At least 156 people died in the massacre and women were reportedly raped by soldiers on the streets of Conakry, Guinea’s capital. The United Nations, in a 60-page report, has recommended that the International Criminal Court investigate the carnage and that the head of Guinea’s military junta, Captain Moussa Dadis Camara, and senior members of his Presidential Guard be charged with crimes against humanity.

The fear, however, is that before international bureaucracy clunks into action the Guinea cauldron will erupt into civil war that will boil over into neighbouring countries, such as Sierra Leone, Liberia and Ivory Coast, all of which have been in conflict recently and where the only chance of earning a living for their poor and unemployed is as militia fighters.

“Should the instability in Guinea – a country neglected by the world and exploited by its leaders – be allowed to grow and continue, it will end up destroying a whole neighbourhood that is still recovering from the horrors of war and brutality,” says Jeggan Grey-Johnson, who works for the Africa Programme of the Soros Foundation.

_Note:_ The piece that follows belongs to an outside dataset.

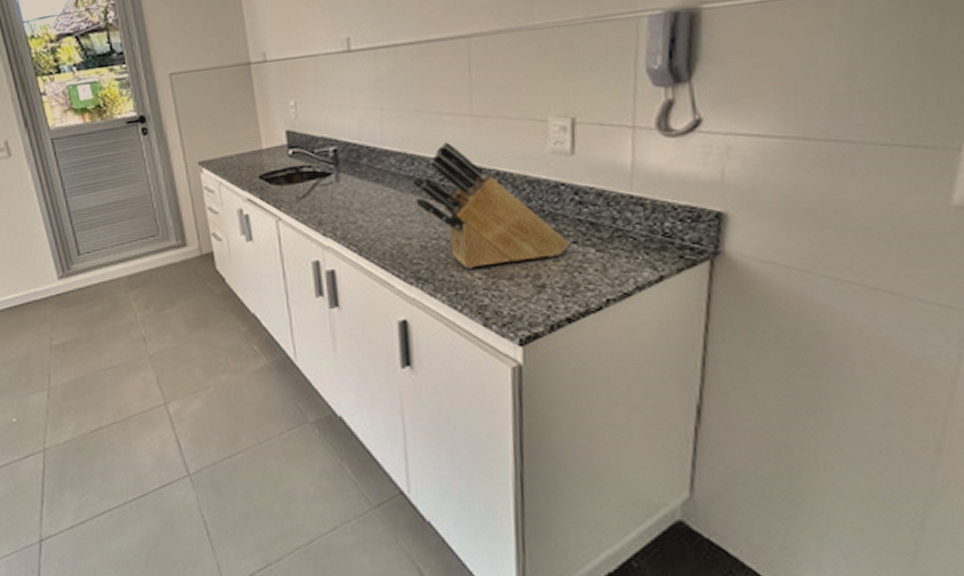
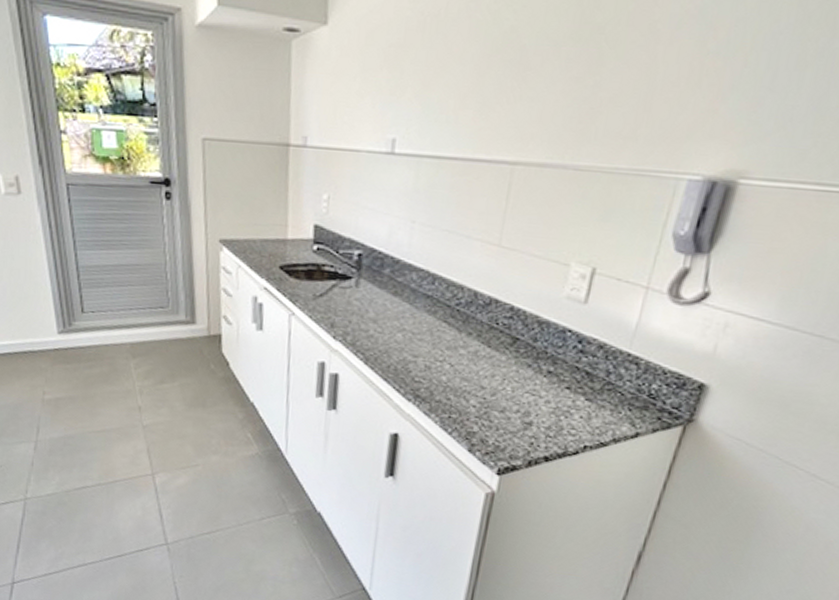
knife block: present [412,142,570,269] -> none [428,267,563,399]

Ms Grey-Johnson says millions of dollars worth of arms are already filtering from Europe through countries in West Africa to Conakry, to arm the clandestine militia loyal to Captain Camara’s Gueze ethnic group. Ms Grey-Johnson alleges that the group is being trained by mercenaries headed by a South

African veteran fighter and whose parent company is located in Dubai.

“There are at least 30 South African guns for hire milling around Conakry and its environs, obviously waiting for the showdown, with the promise of spoils of war in the form of mining concessions and other worldly treasures,” says the Soros Foundation aide.

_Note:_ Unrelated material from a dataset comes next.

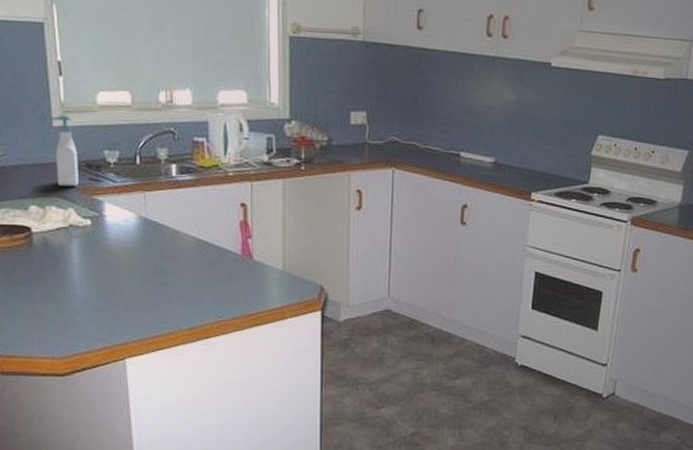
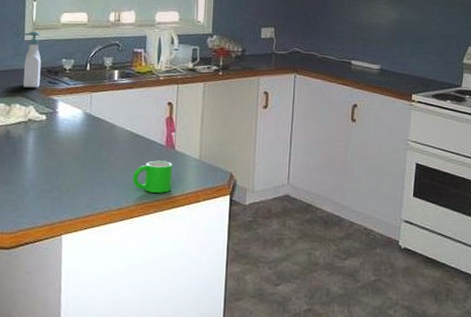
mug: none [204,272,252,309] -> present [132,160,173,193]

Guinea, which appears rarely on British radar because it was a French colony and has been ruled by a series of corrupt and secretive dictators who hanged opponents from street lamp posts and bridges 50 at a time, is the source of more than half the world’s bauxite, the raw material of aluminium. It also has huge reserves of iron ore, gold, nickel, uranium and diamonds. It has gushing rivers ideal for hydropower, verdant forests and fine soils which should, in normal circumstances, enable it to become an economic success story.

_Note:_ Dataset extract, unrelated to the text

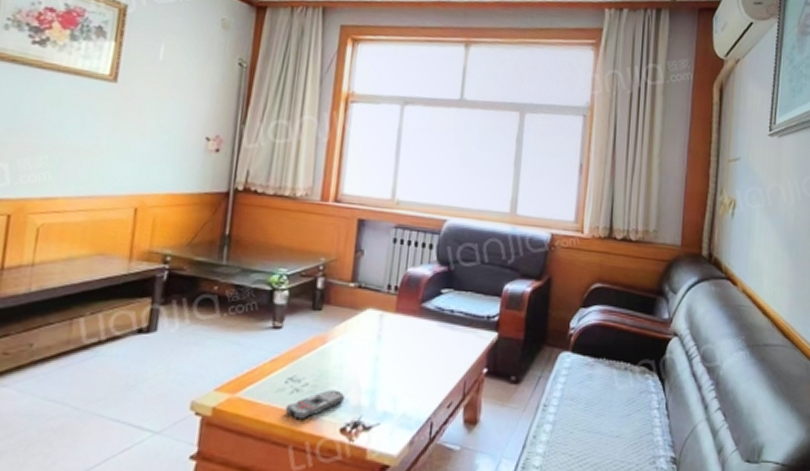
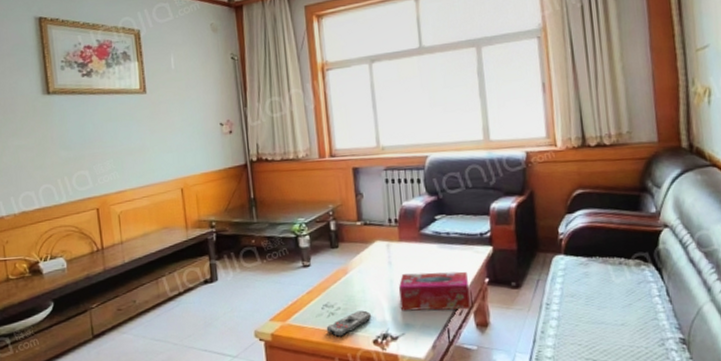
tissue box: none [380,352,465,402] -> present [398,271,471,311]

Whether Guinea descends into civil war may depend on whether or not Captain Camara is able to return from Morocco, where he has been under treatment for neck wounds after he was shot twice, allegedly by the head of his Presidential Guard early this month. If Captain Camara returns, analysts believe that a bloodbath is likely, as many old scores will begin to be settled.

Western countries have tried to clip the wings of Captain Camara and the junta with sanctions, including travel bans, an arms embargo, financial and asset freezes and diplomatic isolation. Yet Captain Camara and his men have been able to flout these penalties with apparent ease. Camara’s passage to Morocco for medical treatment was eased by neighbouring Senegal.

The defence minister, General Sekouba Konate, a Captain Camara loyalist, has jetted to Lebanon without hindrance to negotiate arms supplies. China, engaged against the West in a new “Scramble for Africa”, has exploited the current upheaval in Guinea by agreeing to take over mining rights to bauxite reserves and in return construct ports, railway lines and power plants.

“I hope that Mr Dadis Camara stays in his bed in Morocco and does not return home as his return would be capable of triggering a civil war that we really don’t need,” Bernard Kouchner, France’s foreign minister, told his national parliament last week. But Mamadouba Diabate, Guinea’s ambassador to Morocco, said: “He is doing better and intends to return to Conakry as quickly as possible.”

The US ambassador to the UN says the International Criminal Court can investigate those responsible for the mass killings and rapes of protesters in Guinea without any action by the UN Security Council. Susan Rice says that’s because Guinea has ratified the Rome Statute, which established the world’s first permanent tribunal to prosecute cases of genocide, war crimes and crimes against humanity.

More than 50,000 people had packed into the stadium on 28 September to protest against the growing certainty Captain Camara intended breaking a public vow he had made not to present himself as a candidate in presidential elections called for early 2010. Soldiers under orders to do whatever it took to break up the protest moved in, with the crackdown quickly turning violent.

Human rights of ordinary Guineans have been systematically abused under successive leaders, beginning with Ahmed Sékou Touré, president from independence in 1958 until 1984. Captain Camara came to power in a bloodless coup in December 2008 following the death of long-time authoritarian

President Lansana Conté, Sékou Touré’s successor.